The extremity of the messages explored, and the tactics used by looksmaxxing influencers — ranging from sleep tapes that help to correct your tongue posture, to ‘bone smashing,’ literally taking a hammer to one’s face in hopes that the bones will grow back in a ‘more desirable’ shape — have attracted due concern from the media. 


A stark and ironic feature of this community is the extent to which women are excluded, even demonised. They are purported to be the root cause of the insecurities which drive young men into these channels (rather than the adult men online telling them they ought to feel this way), and are often told they don’t have a place in this “male space.” The influencer Clavicular, on a date with a female looksmaxxer, Mia Kirk, reportedly found himself torn between attraction towards her and his scepticism at her presence in a male-dominated community, believing it to be a sanctuary strictly for men.


Allegedly, it is men who are vulnerable to ‘lookism,’ men who are so discriminated against based on their appearance, and women who, apparently, have it easy. AWALT (all women are like that) is a phrase so popular within the community that it warranted abbreviation; ‘80% of women are attracted to 20% of men’ is another common mantra. 


Reactions to looksmaxxing seem to be working off the basis that young men have, themselves, invented/discovered the concept of looks bearing upon how one is treated — as if this is something unheard of? Journalists, therapists, and doctors alike have united to warn about the psychological damage of obsessive self-measurement, what a danger body deformation poses, and how physical change fails to offer a “sustainable” tonic to insecurities. 


Meanwhile, not fifteen years ago, diets such as the “master cleanse,” the cabbage soup diet, cotton ball dieting — restricting oneself to maple syrup, cayenne pepper, and lemon juice, vegetable mush, and cotton balls soaked in fruit juice (supposed to mimic the feeling of fullness) — were, at best, widely ignored by mainstream media and, at worst, promoted by it. Headlines such as ‘Shrink Yourself For Summer,’ along with the latest celebrity crash diets, essentially ran the social pages. When they applied mainly to women, obsessive eating and exercise routines were treated as gospel. 


It can’t be said either that looksmaxxing is filling a space now emptied of mainstream dieting. Online platforms are filled with women promoting unhealthy and unsustainable practices — from sharing their ‘morning shed’ of various face masks and lip tape, to ’skinnyisthefit’ once again trending online. BBL surgeries — which have the highest mortality rate of any cosmetic surgery — have increased in frequency by 800% in the last decade. Hospital admissions in the UK for anorexia, which has the highest mortality rate of any mental illness, have doubled in the past ten years. Meanwhile, runways and retailers are once again embracing the razor-thin, acid tall ‘look’ in models, all under the guise of health.
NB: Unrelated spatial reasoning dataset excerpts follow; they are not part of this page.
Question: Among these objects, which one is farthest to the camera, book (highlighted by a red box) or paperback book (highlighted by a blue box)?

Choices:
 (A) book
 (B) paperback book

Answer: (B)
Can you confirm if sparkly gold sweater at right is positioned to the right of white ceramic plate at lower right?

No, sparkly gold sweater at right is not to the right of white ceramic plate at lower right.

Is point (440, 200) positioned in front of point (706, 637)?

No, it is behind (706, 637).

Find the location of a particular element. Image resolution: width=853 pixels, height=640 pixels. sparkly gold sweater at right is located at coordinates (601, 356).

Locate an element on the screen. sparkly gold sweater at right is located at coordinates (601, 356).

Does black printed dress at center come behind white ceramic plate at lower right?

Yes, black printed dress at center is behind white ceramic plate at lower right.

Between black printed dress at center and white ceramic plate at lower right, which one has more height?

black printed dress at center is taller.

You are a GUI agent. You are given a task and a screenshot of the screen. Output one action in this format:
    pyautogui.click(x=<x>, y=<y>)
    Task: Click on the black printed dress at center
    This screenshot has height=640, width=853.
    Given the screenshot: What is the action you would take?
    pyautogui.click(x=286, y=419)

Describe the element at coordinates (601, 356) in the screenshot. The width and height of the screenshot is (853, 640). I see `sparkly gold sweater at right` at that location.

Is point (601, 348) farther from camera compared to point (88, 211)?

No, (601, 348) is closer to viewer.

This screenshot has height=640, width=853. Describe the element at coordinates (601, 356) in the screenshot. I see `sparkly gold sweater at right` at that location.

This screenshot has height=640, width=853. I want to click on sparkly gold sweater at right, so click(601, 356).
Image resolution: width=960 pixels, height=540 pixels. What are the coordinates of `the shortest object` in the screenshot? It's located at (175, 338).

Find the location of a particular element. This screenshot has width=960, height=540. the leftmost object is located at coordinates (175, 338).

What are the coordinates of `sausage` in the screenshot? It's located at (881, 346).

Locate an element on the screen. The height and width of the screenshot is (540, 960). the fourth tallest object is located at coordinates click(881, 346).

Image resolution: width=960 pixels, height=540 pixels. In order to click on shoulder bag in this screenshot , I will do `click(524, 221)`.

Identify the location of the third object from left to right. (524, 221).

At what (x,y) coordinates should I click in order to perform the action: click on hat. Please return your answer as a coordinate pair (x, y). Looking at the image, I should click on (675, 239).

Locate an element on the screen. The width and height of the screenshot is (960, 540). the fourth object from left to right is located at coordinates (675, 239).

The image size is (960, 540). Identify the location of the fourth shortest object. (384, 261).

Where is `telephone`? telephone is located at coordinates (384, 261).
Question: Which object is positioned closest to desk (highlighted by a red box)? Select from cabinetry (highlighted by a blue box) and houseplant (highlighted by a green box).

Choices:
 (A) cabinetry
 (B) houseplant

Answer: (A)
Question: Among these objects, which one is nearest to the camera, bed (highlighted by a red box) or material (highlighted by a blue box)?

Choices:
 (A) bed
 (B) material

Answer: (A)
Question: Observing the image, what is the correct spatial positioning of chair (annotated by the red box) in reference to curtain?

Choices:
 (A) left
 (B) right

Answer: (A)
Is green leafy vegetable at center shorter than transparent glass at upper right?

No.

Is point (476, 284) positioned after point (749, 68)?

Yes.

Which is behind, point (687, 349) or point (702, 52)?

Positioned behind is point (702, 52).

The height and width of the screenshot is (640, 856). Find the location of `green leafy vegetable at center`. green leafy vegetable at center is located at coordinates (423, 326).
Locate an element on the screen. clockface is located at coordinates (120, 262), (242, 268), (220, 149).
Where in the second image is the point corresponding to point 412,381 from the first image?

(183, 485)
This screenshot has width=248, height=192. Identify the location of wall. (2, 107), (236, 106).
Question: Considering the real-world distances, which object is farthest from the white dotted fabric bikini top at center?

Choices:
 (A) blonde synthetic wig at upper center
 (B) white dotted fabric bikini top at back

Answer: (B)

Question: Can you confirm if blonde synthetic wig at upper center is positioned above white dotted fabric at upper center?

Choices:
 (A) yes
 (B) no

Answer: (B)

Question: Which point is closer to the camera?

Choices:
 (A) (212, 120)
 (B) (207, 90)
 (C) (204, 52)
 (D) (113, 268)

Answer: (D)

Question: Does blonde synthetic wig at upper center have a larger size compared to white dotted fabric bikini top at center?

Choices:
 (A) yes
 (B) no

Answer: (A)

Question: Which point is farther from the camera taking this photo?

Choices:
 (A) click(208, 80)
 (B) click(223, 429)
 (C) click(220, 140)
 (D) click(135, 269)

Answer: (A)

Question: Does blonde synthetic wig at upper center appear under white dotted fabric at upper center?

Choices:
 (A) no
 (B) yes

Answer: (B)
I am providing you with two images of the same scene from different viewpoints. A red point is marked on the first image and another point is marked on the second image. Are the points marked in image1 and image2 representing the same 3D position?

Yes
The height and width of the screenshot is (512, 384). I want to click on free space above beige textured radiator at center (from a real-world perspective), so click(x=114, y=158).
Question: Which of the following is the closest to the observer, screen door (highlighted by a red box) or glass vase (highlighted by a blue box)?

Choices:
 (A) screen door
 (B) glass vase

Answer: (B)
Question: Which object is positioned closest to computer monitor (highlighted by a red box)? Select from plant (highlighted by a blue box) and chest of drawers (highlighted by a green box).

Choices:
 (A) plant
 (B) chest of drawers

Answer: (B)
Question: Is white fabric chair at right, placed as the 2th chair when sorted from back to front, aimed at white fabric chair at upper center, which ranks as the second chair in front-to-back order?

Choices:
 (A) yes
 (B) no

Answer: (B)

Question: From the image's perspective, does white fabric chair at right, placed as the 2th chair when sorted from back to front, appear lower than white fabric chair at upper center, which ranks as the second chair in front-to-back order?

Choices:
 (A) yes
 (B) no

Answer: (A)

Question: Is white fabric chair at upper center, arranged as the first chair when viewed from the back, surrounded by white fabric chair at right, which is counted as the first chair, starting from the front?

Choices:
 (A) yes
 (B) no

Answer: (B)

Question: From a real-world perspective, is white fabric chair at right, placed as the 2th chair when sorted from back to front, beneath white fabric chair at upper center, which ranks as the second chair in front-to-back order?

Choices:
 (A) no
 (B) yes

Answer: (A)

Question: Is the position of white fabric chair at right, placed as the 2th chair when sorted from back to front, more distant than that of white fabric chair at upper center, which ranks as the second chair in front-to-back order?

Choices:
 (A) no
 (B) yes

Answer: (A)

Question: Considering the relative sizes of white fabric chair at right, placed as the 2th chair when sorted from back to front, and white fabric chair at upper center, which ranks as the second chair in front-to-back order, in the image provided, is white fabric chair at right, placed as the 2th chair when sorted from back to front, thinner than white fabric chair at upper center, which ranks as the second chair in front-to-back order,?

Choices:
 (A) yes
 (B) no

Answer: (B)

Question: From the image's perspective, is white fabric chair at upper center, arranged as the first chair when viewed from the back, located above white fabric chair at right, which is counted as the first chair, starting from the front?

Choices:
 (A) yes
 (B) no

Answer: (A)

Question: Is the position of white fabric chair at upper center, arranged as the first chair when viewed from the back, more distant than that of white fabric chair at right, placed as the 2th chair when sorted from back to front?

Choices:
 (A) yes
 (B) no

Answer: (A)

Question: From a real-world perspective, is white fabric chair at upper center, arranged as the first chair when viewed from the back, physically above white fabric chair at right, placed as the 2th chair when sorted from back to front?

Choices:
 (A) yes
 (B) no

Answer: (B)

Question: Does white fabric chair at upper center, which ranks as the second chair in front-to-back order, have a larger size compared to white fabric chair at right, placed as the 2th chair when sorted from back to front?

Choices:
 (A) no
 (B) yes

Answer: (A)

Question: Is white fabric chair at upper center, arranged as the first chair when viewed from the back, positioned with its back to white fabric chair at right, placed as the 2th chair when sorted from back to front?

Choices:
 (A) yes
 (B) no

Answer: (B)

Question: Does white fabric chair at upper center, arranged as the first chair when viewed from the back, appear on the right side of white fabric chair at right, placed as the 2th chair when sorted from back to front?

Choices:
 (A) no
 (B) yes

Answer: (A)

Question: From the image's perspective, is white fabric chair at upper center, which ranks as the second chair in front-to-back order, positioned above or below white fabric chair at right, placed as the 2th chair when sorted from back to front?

But that’s the thing, every part of this is hypocritical. Looksmaxxing derives from incel culture — a community infamous for misogynist leanings — yet encourages men to look better in order to be able to sleep with women. It almost perfectly mirrors 2000s diet culture — which fed entirely off of women’s insecurities — but mocks and rejects women from its ‘space,’ claiming that we have it too easy


As much as I am angry that women are still subject to the toxic culture surrounding their bodies, I worry for young men falling prey to this trend. As someone born in the full flames of diet culture, I can tell you with certainty: There is no end to the hamster wheel, no moment where it’s finally enough. Follow the flashing green signs and get the f*** out.